12. Vater klagt: Die Domspatzen sin heute wieder Opfer

www.wochenblatt.de
Also, wenn sich jetzt nur noch die heutigen Domspatzeneltern sich über diverse Zeitungen zum Thema äußern, dann finde ich das wirklich nicht gut! Damals als der Bischof Müller noch in REG regierte, war anscheinend schon die Presse daran Schuld
weil sie von diesen Domspatzenthemen berichteten. Wenn heute diese Vielzahl von Verantwortlichen dieser Institution Domspatzen es nicht.auf die Reihe bringen diese derartige Vergangenheit richtig.aufzuarbeiten, dann stimmt etwas nicht. Seit Jahren gab es diese Aufarbeitung immer stückchenweise vom Bistum REG. Auch sind die heutigen Mittarbeiter der.Reichsstrasse gefordert. Wenn die heutigen dortigen Domspatzen sich heute als Opfer fühlen, und nicht weiter.wissen, dann sind doch wir ehemalige Domspatzen, oder auch die Presse nicht daran Schuld.Das alles muss das Bistum von Regensburg und der heutige Domkapellmeister ausführlich regeln und klären!

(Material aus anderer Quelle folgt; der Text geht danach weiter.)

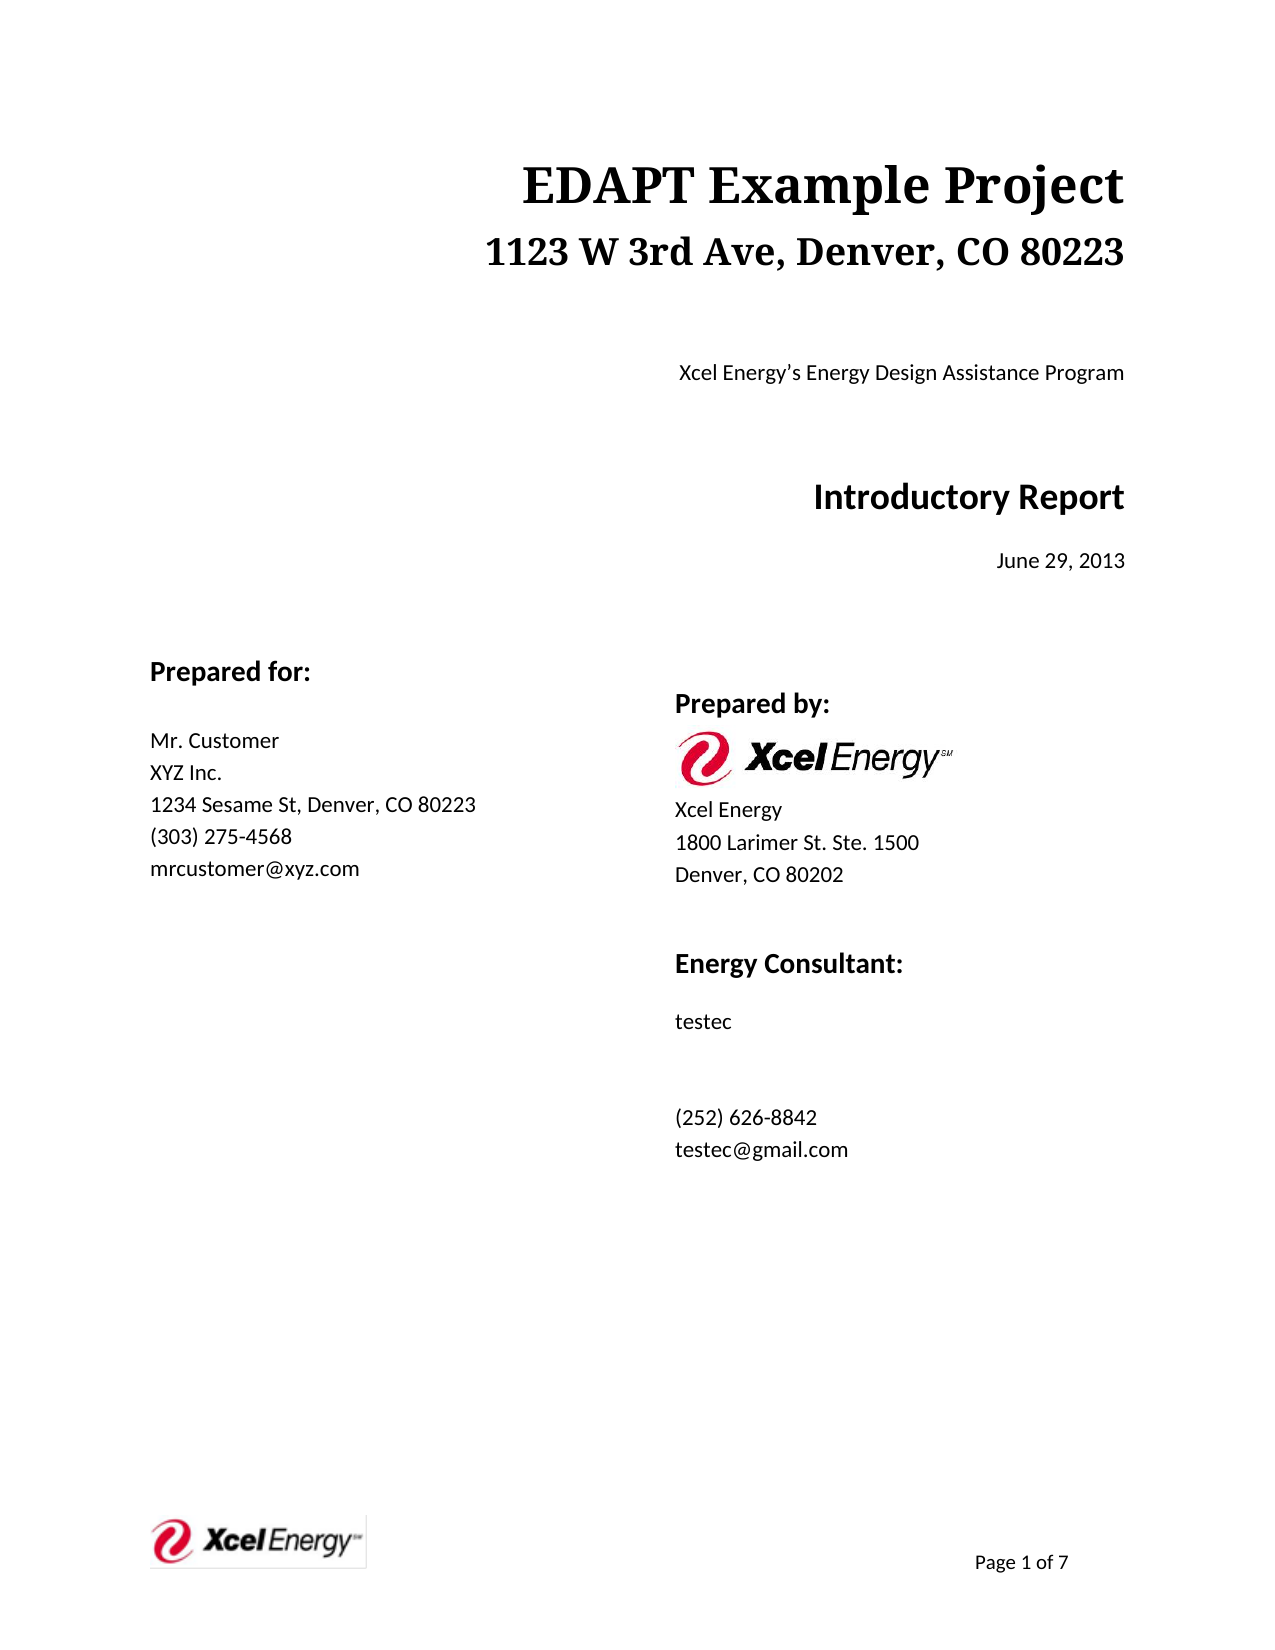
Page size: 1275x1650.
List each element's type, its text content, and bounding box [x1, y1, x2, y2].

  • Antwort von aucheinehemaliger, Mittwoch, 27.Januar, 18:34 Uhr

    Also wenn ich es mir aussuchen könnte, dann wäre ich lieber heute "Opfer" des Medienrummels, als damals der Psychopathen in Chor, Schule und Internat.

  • Antwort von Angelika Oetken, Mittwoch, 27.Januar, 19:34 Uhr


    "Umkehr von Ursache und Wirkung", "Victim-blaming" und "Emotionale Erpressung"... durchschaubare Strategien, wie sie an anderen institutionellen Tatorten auch schon genutzt wurden. Auf der Homepage des Opfervereins "Glasbrechen e.V." in dem sich Betroffene der Odenwaldschule zusammen gefunden haben, ist das dokumentiert.

  • Antwort von MA, Samstag, 30.Januar, 03:38 Uhr

    Der Domspatzenchor steht nicht ausserhalb der Kirche, sondern ist ein Teil davon.
    Die Herrschaften, die das Thema Jahrelang verniedlicht haben, die Journalisten verteufelten und den bedauernswerten Opfern Serienbriefe mit "nicht nachvollziehbar" geschickt haben: Die sind verantwortlich und nicht die, die sich um Aufklärung bemüht haben.
    Deren Pflicht wäre es gewesen, die Dinge zeitnah aufzuklären und sicherzustellen, daß so etwas nicht wieder vorkommt. Dann wäre alles längst vom Tisch.
    Wie sich aber gezeigt hat (und da sind ja nicht nur die Domspatzen betroffen) wollte man das Thema wohl nicht diskutieren.
    Das ist der Führungskader der Kirche und wie das Interview mit Herrn Wachter gezeigt hat, denkt die Kirche eben immer noch so.
    Da muss angesetzt werden, sonst wird es weitergehen.
    Sicher ist es schade, daß heute "Domspatzen" nicht mehr unbedingt ein Gütesiegel ist. Aber die Ursachen dafür liegen nicht bei den Journalisten.